Élections en 2019 : entre manipulation politique et utopie collective

Le président de la Cour constitutionnelle, Mohamed Lamine Bangoura invite les commissaires à jouer leur partition, car, «Le peuple attend de vous le professionnalisme, la rigueur dans la conduite des échéances électorales à commencer par les élections législatives qui n’ont pas lieu à date échue. »

Cette invite du patron de la Cour constitutionnelle intervient alors que la classe politique d’opposition s’interroge le budget projeté 550 milliards GNF par la CENI et la disponibilité dudit fonds. Aujourd’hui, une sorte de grosse manipulation entraîne tous les leaders politiques en pole position. Et une sorte d’utopie s’empare d’eux. Notamment les grandes formations politiques de l’opposition. Ils sont libres de rêver. Mais, rien n’indique qu’il y aura élections en Guinée de sitôt.

S’agissant de la CENI, Bah Oury a quant à lui tranché : «C’est la Ceni qui a toute la compétence qu’il faut pour fixer la date de l’organisation des législatives. Il y a l’autre contrainte extrêmement importante : la contrainte financière qui peut être aussi un facteur bloquant. Le budget reflète la volonté politique du gouvernement. Si le budget alloué à l’organisation des législatives ne figure pas dans l’exercice 2019, il faut s’interroger sur la volonté gouvernementale d’organiser ces élections au courant de l’année budgétaire 2019. »

Une bonne lecture de la situation par ce leader politique. A côté de cette contrainte financière, il faut surtout noter « l’assainissement et l’épuration du fichier électoral et l’organisation de nouveaux recensements pour les citoyens qui en ont l’âge de voter, notamment les 18 ans.
C’est un secret de polichinelle, le fichier électoral guinéen a été révisé, modifié, piraté en 2009, 2010, 2013 et en 2015 lors de la présidentielle », a-t-on dénoncé.

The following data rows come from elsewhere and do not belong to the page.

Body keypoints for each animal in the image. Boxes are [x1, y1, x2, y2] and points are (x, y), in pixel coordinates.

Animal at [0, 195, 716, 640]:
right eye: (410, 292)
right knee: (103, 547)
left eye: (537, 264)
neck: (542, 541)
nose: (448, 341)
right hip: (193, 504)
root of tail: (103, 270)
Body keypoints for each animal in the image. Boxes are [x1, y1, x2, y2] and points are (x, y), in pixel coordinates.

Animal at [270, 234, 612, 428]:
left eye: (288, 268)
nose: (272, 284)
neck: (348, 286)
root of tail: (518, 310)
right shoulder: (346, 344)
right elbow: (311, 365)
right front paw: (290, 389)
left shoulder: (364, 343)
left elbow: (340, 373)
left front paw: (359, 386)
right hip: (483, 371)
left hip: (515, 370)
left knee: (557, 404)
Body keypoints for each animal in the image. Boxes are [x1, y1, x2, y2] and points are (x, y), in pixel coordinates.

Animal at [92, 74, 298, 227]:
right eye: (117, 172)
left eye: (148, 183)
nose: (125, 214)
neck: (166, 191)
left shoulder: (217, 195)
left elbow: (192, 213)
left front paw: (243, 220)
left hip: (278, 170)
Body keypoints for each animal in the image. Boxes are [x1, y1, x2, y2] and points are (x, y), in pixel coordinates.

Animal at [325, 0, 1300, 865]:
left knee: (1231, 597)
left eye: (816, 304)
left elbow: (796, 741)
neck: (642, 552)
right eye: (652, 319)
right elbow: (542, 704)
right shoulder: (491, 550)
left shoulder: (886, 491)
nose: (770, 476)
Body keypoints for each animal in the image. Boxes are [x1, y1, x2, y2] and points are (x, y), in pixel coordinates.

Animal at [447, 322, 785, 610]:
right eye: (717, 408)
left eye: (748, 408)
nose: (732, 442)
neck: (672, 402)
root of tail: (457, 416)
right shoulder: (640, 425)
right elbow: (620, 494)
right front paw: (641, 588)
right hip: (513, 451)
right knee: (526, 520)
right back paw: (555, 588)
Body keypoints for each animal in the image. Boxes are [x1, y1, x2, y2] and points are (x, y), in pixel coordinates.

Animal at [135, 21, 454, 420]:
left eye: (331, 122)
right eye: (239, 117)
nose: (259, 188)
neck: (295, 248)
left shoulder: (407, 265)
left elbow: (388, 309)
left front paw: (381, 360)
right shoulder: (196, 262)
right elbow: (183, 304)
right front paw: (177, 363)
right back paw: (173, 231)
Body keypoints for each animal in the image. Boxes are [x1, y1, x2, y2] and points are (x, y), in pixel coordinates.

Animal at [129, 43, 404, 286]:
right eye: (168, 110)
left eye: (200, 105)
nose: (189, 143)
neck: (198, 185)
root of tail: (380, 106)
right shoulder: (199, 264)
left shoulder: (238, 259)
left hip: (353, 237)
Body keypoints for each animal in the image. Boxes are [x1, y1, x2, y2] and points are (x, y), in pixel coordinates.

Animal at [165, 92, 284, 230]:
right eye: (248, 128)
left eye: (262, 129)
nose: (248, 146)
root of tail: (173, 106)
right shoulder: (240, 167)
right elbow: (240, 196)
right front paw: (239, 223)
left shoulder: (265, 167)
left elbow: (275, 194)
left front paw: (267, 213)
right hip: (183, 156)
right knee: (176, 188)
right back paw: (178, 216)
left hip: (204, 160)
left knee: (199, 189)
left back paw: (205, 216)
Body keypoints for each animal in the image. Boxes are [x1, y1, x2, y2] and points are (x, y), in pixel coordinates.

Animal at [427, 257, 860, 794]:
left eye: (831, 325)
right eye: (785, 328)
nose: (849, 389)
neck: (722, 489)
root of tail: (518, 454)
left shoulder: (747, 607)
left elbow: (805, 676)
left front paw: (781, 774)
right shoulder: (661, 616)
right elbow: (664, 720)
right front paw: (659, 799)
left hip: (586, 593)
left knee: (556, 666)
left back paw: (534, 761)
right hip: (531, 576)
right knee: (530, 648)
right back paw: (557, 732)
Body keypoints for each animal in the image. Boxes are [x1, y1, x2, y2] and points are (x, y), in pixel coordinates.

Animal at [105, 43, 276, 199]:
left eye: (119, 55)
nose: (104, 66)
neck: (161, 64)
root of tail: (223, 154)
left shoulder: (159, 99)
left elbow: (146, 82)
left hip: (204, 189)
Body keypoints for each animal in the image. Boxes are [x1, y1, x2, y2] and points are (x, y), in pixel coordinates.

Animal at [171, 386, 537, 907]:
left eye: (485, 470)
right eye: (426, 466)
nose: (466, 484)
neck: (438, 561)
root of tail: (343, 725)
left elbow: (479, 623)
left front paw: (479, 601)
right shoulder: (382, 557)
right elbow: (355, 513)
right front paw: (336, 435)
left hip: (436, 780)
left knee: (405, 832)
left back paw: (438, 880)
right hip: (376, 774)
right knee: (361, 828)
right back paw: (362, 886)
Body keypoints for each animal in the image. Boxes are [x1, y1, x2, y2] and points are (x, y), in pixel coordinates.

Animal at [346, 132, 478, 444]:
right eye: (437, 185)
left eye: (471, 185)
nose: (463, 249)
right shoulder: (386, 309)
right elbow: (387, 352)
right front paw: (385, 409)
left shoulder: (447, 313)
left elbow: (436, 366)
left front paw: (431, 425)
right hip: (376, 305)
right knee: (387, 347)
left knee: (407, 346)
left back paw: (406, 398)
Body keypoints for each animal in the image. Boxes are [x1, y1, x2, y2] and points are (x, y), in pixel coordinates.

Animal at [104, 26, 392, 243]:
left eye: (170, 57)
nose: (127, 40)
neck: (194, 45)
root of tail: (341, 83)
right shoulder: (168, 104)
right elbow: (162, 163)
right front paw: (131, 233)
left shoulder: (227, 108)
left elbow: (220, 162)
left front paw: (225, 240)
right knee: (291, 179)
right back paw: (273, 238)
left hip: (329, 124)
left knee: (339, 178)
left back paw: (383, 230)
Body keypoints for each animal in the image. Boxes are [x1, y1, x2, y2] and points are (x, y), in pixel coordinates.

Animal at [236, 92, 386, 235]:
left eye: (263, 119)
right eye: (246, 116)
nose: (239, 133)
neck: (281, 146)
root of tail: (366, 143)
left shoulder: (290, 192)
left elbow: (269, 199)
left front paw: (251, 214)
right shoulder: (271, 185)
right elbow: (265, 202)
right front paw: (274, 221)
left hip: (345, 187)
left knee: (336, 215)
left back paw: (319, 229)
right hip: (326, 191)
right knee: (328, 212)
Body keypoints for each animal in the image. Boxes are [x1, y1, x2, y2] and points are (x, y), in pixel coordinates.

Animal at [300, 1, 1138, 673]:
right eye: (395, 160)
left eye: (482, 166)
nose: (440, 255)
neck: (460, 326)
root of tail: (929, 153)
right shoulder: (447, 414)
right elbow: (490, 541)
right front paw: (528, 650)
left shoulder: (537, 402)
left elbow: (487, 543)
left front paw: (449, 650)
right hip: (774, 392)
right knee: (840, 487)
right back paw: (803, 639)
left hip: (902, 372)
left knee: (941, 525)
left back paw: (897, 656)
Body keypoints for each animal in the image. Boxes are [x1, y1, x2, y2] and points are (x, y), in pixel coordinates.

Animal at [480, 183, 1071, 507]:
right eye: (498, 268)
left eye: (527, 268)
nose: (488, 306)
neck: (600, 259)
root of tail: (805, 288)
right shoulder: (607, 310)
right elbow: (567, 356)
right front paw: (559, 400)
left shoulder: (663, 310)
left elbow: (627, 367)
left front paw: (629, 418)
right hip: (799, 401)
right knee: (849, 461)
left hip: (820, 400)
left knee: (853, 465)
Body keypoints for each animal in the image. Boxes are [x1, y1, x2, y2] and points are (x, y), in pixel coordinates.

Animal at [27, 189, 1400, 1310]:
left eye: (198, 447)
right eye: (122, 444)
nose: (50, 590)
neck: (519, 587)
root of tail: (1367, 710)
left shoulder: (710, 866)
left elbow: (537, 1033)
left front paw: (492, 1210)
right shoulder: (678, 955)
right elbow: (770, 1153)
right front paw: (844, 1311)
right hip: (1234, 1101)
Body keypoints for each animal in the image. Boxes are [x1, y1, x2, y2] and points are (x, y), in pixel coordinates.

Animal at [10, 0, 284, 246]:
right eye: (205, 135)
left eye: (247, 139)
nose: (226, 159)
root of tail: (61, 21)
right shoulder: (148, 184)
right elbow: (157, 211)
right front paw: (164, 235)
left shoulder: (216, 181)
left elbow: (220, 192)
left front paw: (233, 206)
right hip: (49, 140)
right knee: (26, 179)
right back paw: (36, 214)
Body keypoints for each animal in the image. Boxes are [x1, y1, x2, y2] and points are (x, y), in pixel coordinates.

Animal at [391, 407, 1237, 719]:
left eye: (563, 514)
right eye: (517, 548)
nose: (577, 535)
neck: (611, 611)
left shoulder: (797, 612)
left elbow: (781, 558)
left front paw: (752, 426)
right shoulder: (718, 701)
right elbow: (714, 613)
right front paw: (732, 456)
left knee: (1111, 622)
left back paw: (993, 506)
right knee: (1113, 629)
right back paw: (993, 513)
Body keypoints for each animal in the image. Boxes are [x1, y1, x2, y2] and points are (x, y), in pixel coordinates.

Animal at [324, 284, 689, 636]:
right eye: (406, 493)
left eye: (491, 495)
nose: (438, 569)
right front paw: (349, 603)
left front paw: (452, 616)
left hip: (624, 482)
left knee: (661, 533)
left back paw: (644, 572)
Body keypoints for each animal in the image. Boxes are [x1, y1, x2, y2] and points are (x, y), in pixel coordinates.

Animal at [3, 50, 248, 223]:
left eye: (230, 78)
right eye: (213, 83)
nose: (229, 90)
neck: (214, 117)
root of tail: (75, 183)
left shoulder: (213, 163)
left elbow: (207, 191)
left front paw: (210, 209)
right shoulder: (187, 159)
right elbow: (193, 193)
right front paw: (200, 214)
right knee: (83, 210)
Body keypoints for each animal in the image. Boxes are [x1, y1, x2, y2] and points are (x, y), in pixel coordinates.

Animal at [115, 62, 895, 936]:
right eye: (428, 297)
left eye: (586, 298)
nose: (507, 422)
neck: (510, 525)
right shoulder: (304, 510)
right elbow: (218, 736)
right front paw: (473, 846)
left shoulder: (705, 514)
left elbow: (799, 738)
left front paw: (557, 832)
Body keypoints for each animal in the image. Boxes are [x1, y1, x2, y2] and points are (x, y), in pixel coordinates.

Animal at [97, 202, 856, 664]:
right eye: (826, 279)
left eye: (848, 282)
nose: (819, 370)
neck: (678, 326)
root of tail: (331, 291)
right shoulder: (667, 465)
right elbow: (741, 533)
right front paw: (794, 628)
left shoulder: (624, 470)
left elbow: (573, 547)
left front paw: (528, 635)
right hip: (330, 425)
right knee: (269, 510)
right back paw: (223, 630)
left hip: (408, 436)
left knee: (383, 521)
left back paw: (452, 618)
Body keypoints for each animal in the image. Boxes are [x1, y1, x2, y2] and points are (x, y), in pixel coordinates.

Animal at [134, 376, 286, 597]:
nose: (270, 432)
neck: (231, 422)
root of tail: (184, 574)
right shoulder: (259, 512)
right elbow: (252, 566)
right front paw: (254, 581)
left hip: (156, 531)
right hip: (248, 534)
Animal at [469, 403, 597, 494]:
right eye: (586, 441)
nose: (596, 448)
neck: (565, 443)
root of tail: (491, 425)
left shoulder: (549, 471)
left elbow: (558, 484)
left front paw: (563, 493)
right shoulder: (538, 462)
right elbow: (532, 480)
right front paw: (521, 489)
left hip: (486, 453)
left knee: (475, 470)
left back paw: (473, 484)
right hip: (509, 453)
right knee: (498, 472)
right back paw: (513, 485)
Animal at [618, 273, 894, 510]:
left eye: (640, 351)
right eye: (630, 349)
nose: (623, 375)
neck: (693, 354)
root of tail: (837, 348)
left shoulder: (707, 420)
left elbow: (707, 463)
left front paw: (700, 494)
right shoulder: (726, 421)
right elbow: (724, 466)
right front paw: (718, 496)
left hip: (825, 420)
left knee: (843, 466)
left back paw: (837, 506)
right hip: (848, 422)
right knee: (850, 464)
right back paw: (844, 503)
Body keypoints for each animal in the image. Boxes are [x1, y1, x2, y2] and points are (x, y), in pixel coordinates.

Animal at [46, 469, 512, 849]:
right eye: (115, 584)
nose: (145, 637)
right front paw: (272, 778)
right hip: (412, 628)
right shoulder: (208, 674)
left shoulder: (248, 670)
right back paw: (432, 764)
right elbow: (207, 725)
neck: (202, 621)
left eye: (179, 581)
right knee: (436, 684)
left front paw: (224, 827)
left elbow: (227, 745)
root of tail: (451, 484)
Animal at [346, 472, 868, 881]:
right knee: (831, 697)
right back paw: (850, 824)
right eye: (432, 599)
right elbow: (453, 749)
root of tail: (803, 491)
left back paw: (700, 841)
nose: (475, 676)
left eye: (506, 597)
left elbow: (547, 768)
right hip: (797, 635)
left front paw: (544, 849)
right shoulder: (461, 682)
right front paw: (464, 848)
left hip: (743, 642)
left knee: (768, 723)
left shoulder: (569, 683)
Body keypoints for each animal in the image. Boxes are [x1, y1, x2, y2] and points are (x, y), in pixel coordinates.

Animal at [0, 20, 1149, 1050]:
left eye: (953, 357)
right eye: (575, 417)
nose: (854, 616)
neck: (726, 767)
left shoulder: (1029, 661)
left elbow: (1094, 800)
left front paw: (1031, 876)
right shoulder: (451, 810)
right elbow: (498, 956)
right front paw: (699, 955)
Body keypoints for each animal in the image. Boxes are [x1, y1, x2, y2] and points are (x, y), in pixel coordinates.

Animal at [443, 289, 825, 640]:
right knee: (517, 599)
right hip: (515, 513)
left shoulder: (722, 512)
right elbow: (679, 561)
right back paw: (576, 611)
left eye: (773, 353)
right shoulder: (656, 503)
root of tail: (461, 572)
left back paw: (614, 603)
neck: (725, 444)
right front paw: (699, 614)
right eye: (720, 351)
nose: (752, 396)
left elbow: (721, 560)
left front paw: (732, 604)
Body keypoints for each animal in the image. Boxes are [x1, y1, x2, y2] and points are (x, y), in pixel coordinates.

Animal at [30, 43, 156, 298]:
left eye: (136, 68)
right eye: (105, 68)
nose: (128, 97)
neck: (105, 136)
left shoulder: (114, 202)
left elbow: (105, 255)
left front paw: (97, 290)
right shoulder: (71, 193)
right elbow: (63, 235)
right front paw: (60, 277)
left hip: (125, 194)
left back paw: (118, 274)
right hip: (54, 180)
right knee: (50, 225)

De toute évidence, Sydia Touré n’a eu de cesse de dénoncer ce fichier.

Boureima Condé le sait plus que quiconque que le rapport fournit par les experts ne répond pas aux exigences du moment. « Dès qu’on dit qu’il y aura un rapport c’est une manière souvent de retarder et de ne pas permettre à un public cible intéressé d’en avoir le contenu. On attendra la dernière minute pour sortir du tiroir ces rapports et avec les contestations possibles qui vont encore amener des discussions au risque de retarder pour très longtemps le lancement du processus électoral », dénonce Bah Oury.